Tuesday, 29 September 2009

Lessons from Business

Earlier this month I read a short paper at the BASPCAN Congress at Swansea University. The subject was "Lessons from the Business Literature". In the paper I tried to show the relevance of some big ideas in the business literature for child protection.

As usual when I talk on this subject, I felt that I had not got my message across very well. Part of the trouble is that there is a huge hurdle to cross - many people who work in children's services have a low opinion of management and ideas from business. And well they might, in a world where "management" often equates to burdensome procedures, silly performance indicators and poorly designed IT systems.

My argument is that this is "managerialism", which I believe is a misapplication of business knowledge. On the other hand there are some big ideas in the business literature which are much closer to the values and aspirations of child protection social work than may at first seem obvious. In the remainder of this post I want to look at some of them.

Back in July I mentioned the concept of Kaizen in a post about learning lessons. This is the idea of continuous improvement as a route to quality. Those who do the work are encouraged and rewarded for identifying quality problems in systems and procedures and given permission to suggest improvements. The emphasis is on small scale and frequent improvements, not large scale discontinuous change. Cumulatively this can have a very great impact, as Toyota demonstrated when it applied this approach to its manufacturing in the 1960s.

The need for a continuous improvement methodology in child protection services can hardly be doubted. The work is complex and our knowledge of child abuse and neglect is only partial. Social workers and other professionals are dealing with a rapidly changing external environment and need to expand their understading and knowledge at every opportunity. We also know that however good we think our procedures are, they contain "error traps" which can lead to tragic results. So having ways of systematically learning from experience is not a luxury, it is a necessity. And maltreated children have a right to expect that the services they receive are not just good enough but the best possible.

Closely associated with Kaizen is another concept which was also developed in Japanese manufacturing industry. Lean is the deceptively simple idea that we need to devote our energies to those business and professional processes which "add-value" rather than to those which don't. Put at its simplest this means that resources should be directed so far as possible only to those activities which are strictly necessary to satisfy the needs we are trying to meet. In child protection terms this means activities which either prevent child maltreatment or which rescue children from it and meet their resulting needs; not administration, paper-work, recording or meetings.
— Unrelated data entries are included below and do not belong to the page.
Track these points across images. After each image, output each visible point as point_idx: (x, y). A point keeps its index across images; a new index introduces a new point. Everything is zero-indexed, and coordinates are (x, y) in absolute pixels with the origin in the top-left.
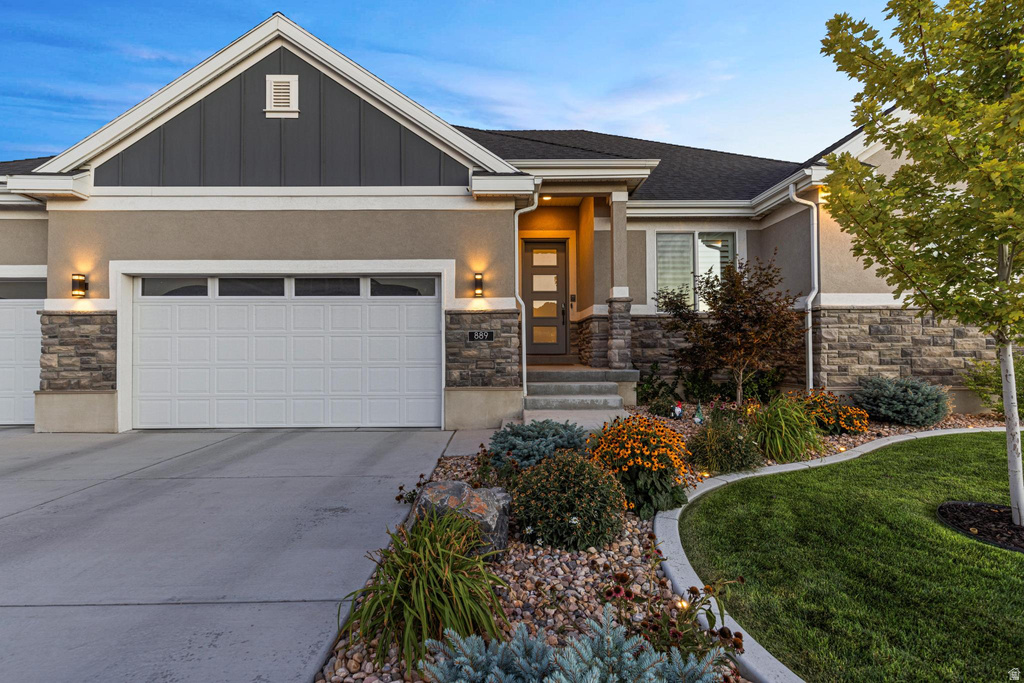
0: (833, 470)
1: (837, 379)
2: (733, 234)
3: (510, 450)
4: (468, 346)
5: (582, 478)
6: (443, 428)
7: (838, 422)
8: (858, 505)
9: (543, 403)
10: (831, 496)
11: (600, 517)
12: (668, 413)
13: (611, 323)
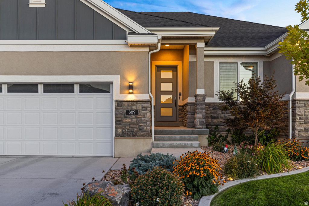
0: (292, 177)
1: (303, 134)
2: (257, 63)
3: (139, 167)
4: (126, 117)
5: (163, 180)
6: (113, 157)
7: (300, 155)
8: (298, 194)
9: (161, 145)
10: (287, 190)
11: (170, 198)
12: (220, 150)
13: (196, 106)
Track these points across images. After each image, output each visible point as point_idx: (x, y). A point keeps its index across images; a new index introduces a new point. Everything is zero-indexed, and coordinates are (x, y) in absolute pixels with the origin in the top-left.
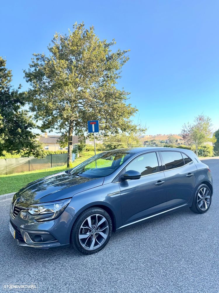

In the mid 20th century Japanese manufacturing companies realised that they were wasting time and resources on non-value-adding activities such as administration, in-process inventory and re-work. They developed an abhorrence of waste and gradually moved towards a situation in which all changes to the production system were vetted for their contribution to establishing a truly lean environment. In child protection work in Britain we appear to have moved in the opposite direction by developing ever more complex procedures and time consuming recording and IT systems. The amount of time that front-line staff are engaged in administration appears to have increased dramatically. Indeed it is hard to find any evidence that the impact of changes such as new procedures, recording and assessment systems on the ability of front-line staff to practice effectively have ever been evaluated.

Becoming lean would involve child protection services rigorously re-assessing where value is added and where it is not. Procedures, recording systems and administration need to be re-designed to maximise the time available for direct value-adding work with families and children.

Another theme I tried to develop in my Swansea paper always fills me with trepidation. There is no surer recipe for upsetting an audience of public sector welfare professionals than the mention of the word "marketing". But I believe we need much more market focus in child protection. It seems to me incredible that services are organised, delivered and re-organised with only passing reference to vital facts such as what is the prevalence and incidence of child abuse and neglect and what are the needs and wants of maltreated children. The only serious attempt at discovering the true nature and extent of the problem in Britain was the research led by Pat Cawson at the NSPCC in the late 1990s. She used marketing research techniques to discover the prevalence of child abuse and neglect among a sample of young adults; had they been abused as children, how often, what was the nature of the abuse and what did they do about it?

I was pleased to hear recently that the NSPCC is planning to repeat the prevalence study, but once every ten or so years is not frequently enough. Children's Services throughout the country need regular and frequent survey data on the changing nature and extent of the problem they are tasked to respond to. And the information should not just be national; we need local surveys too. Inevitably public money is required to fund this type of research. Without it we will continue to provide services based on guess work, speculation and uninformed opinion, rather than a true understanding of the needs and wants of abused and neglected children. Whether you like the phraseology or not, they are the "target market".

Market focus, continuous improvement and "leaness" are not hollow management slogans. They are solid, rigorous approaches which have resulted in huge advances in both commercial manufacturing and services. To practice these approaches is not easy; it requires substantial shifts in culture. Fundamental is the idea of a learning organisation; an organisation in which all employees are empowered to learn more about the needs they are seeking to meet and to bring about better ways of meeting them. Bureaucracies driven by what are often illogical and confused public policies (of the Every Child Matters variety), and which seek to proceduralise the work through a tick box culture, will never meet the complex needs of vulnerable children.